Bedrock — harness only

agentlift import bedrock --mode harness reads get_harness and loads each skill bundle from its s3://… URI. The regional inference profile is reverse-mapped to the folder Claude id (eu.anthropic.claude-haiku-4-5-20251001-v1:0claude-haiku-4-5); agentCoreBrowserweb_search/web_fetch, agentCoreCodeInterpreter → the sandbox builtins, and each remote_mcp tool → a URL MCP server. A harness is single-agent, so an import never produces subagents.

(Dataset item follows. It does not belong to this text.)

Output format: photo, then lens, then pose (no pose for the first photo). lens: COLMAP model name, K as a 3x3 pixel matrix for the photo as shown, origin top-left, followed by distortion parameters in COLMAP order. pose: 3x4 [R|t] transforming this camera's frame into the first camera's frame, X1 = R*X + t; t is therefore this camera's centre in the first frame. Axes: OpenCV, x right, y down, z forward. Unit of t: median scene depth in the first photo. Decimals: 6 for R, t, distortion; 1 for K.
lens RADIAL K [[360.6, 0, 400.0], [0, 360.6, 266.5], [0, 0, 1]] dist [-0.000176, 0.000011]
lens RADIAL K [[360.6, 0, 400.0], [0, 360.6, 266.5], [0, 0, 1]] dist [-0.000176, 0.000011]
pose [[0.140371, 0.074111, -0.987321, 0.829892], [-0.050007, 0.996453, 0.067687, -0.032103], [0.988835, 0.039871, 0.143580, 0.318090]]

The Runtime is not importable. A Bedrock AgentCore Runtime bakes its agent definition (system prompt, tools, subagents) into an opaque ARM64 container imageGetAgentRuntime returns only a containerUri, never the semantics. So import bedrock --mode runtime refuses with that reason (keep the source folder for a Runtime; the container is a build artifact, not a source of truth). This is the import analogue of the deploy-time /invocations trace boundary.

What can't round-trip (surfaced, never silently dropped)

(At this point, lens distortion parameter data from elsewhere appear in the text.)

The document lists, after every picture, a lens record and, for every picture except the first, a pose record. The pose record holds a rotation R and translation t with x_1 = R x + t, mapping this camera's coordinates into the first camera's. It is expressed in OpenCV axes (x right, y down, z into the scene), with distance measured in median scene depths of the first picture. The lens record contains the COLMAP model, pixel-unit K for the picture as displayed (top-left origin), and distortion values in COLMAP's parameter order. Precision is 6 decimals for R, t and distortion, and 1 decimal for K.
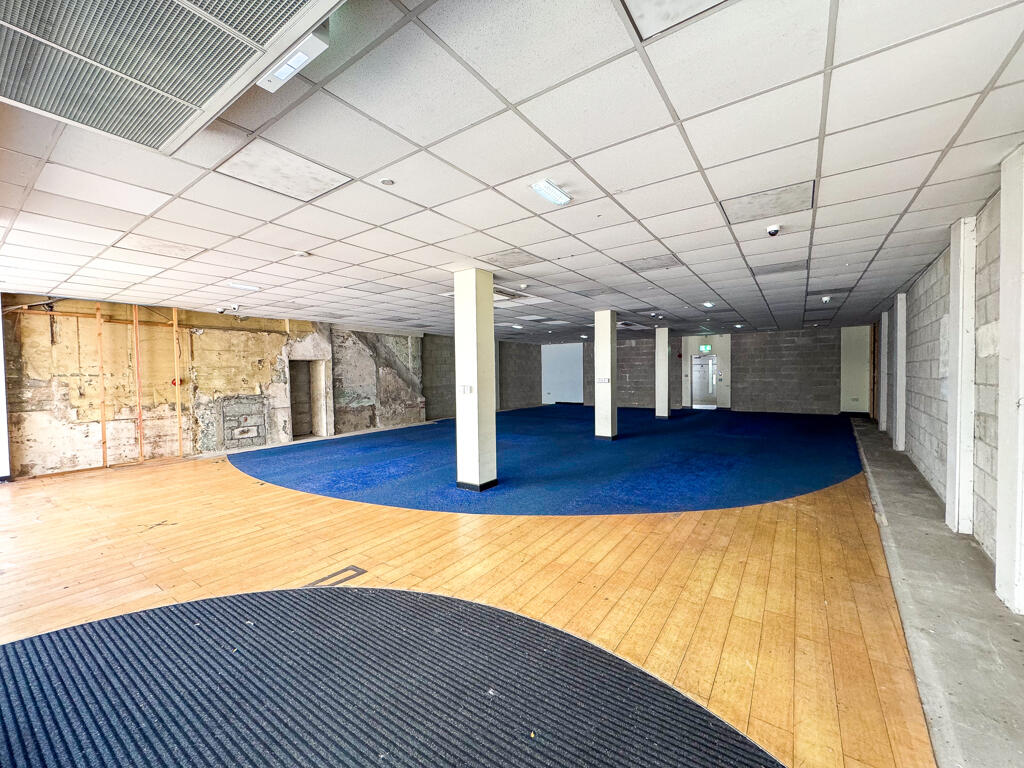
lens RADIAL K [[411.7, 0, 510.7], [0, 411.7, 383.3], [0, 0, 1]] dist [-0.000523, -0.000117]
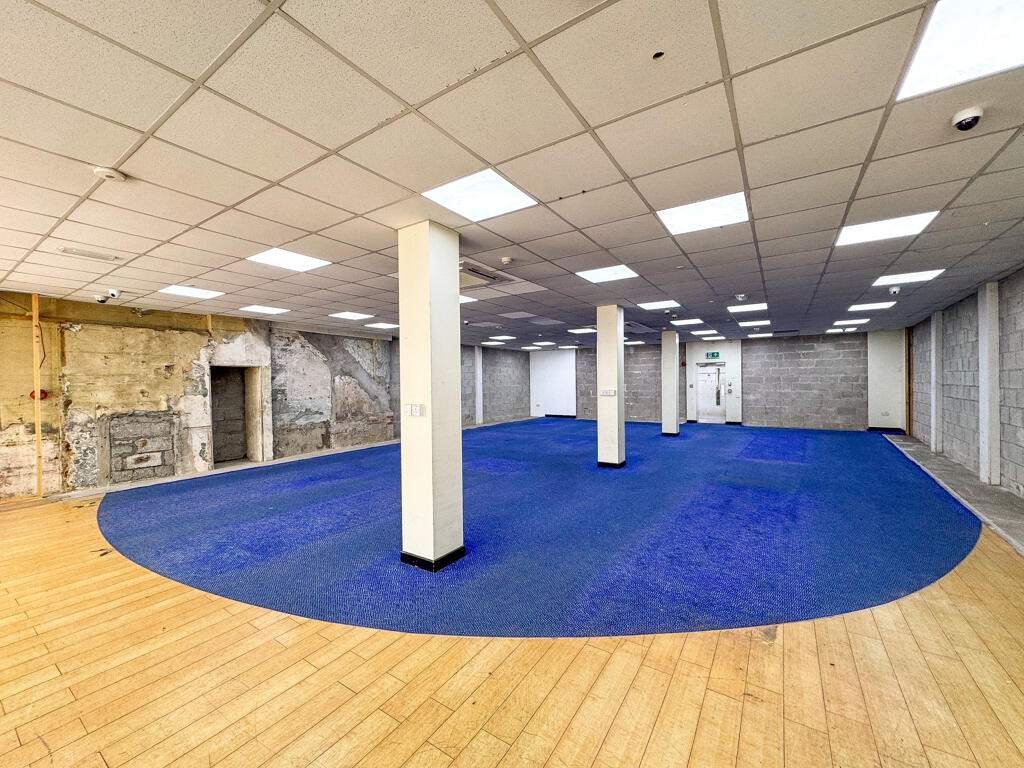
lens RADIAL K [[411.7, 0, 509.9], [0, 411.7, 383.3], [0, 0, 1]] dist [-0.000523, -0.000117]
pose [[0.999624, 0.001660, 0.027369, 0.013296], [-0.001058, 0.999758, -0.021993, -0.007435], [-0.027399, 0.021955, 0.999383, 0.211798]]
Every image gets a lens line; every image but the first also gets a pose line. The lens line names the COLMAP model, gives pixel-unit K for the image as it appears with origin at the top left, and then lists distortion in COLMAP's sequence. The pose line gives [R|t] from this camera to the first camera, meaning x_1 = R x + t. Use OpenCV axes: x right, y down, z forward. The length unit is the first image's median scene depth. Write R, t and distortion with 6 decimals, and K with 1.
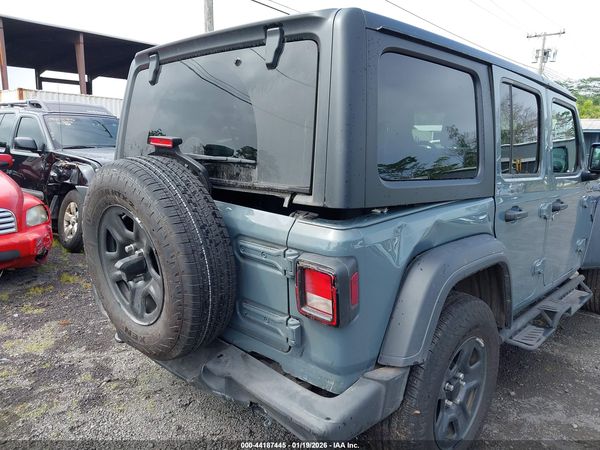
lens RADIAL K [[472.9, 0, 296.6], [0, 472.9, 223.6], [0, 0, 1]] dist [0.030312, -0.050176]
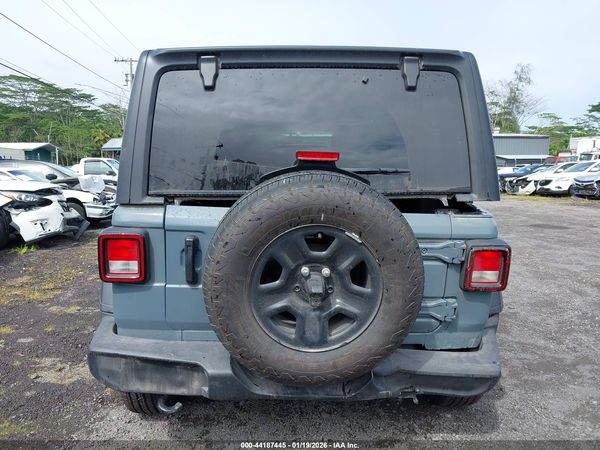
lens RADIAL K [[472.9, 0, 294.6], [0, 472.9, 224.8], [0, 0, 1]] dist [0.030312, -0.050176]
pose [[0.679975, -0.114475, 0.724245, -0.985399], [0.139749, 0.989865, 0.025252, -0.061387], [-0.719795, 0.084041, 0.689081, 0.375538]]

Each becomes a visible Diagnostic (the same contract as plan):

  • Knowledge inlining is one-way. deploy folds knowledge/*.md into the system prompt; import leaves it in the prompt body and flags import.knowledge_* — it can't reliably re-split inlined reference material back into files.
  • Custom tools / harness inline functions are referenced, not reconstructable (import.custom_tool_dropped / import.inline_function_dropped).
  • MCP auth values are provider-side. Only the header/env-var name is recovered (import.mcp_auth_env); the secret never leaves the runtime. Re-supply it at deploy time.
  • Anthropic first-party skills (type: anthropic) are referenced by id with no downloadable content (import.anthropic_skill_ref).

Migration

Because the folder is the neutral pivot, import + deploy is a migration:

agentlift import anthropic ./agent                                  # Anthropic → folder
agentlift deploy ./agent --target bedrock --mode harness            # folder → Bedrock harness
# …and the reverse
agentlift import bedrock ./agent --harness-name my-agent
agentlift deploy ./agent                                            # → Anthropic

Anything that doesn't survive a given hop shows up as a diagnostic before you deploy, so a migration is never a silent lossy copy. See limitations.md for the full list and provider-matrix.md for which runtimes are importable.

Credentials

Same as deploy: Anthropic import uses ANTHROPIC_API_KEY (env or .env); Bedrock import uses your AWS credentials (boto3 default chain) and the harness's region. Import is read-only — it never creates, updates, or archives anything in the account.